Smoke/Laser Microphone Captures “Pure Sound” With No Interference
Technological advances have brought audio recording a long way over the past several decades, but, as with so many things,...
Technological advances have brought audio recording a long way over the past several decades, but, as with so many things, microphone recording is limited by the very technology that has pushed it forward. In this particular case, that limit is the diaphragm that converts sound into electrical signals by measuring vibrations made by incoming sound waves. Because each diaphragm has its own characteristics, all microphones are not created equal; and because the sound waves are converted by these diaphragms, there is always some degree of mechanical interference with the sound.

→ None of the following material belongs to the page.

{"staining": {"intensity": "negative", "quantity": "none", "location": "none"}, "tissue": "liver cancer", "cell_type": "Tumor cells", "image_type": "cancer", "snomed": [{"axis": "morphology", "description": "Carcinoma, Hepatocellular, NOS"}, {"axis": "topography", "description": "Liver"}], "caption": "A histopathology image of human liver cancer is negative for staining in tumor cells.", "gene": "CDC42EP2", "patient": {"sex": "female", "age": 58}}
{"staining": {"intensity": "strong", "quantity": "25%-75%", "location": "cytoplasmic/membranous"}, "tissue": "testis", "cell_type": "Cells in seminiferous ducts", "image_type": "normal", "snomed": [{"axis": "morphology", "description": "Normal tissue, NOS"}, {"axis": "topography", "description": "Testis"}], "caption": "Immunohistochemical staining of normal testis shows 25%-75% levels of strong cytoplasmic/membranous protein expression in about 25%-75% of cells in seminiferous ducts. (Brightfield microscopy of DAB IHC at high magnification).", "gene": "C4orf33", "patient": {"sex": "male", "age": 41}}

Enter digital audio innovator David Schwartz’s Laser-Accurate microphone. Using a laser to measure the deflections that sound waves make as they travel through a steady stream of smoke, this wholly new type of mike eliminates virtually all mechanical interference with the sound. That means crisper recordings, and more consistent sound quality coming out of the studio, though right now the device is still but a rough prototype in the lab.
Schwartz, the inventor of the mp3 format, is no stranger to pushing the technological envelope, but in this case the mechanics of his device are fairly simple and derived from existing technologies. A steady stream of smoke passes through a cylinder with holes drilled near the top where sound waves can enter. Intersecting the point where sound meets smoke is a laser beam that can detect movements in the individual smoke particles. As the particles are nearly weightless, they will more closely form to the original sound waves than an electronic diaphragm will. And presto: better sound quality, better consistency.
Naturally, as you can see from the videos, Kanye won’t be snatching a hand-held version of this technology from anyone for quite a while. But for studio recording, the concept is quite feasible. Schwartz hopes to show off a second, better-sounding prototype next month.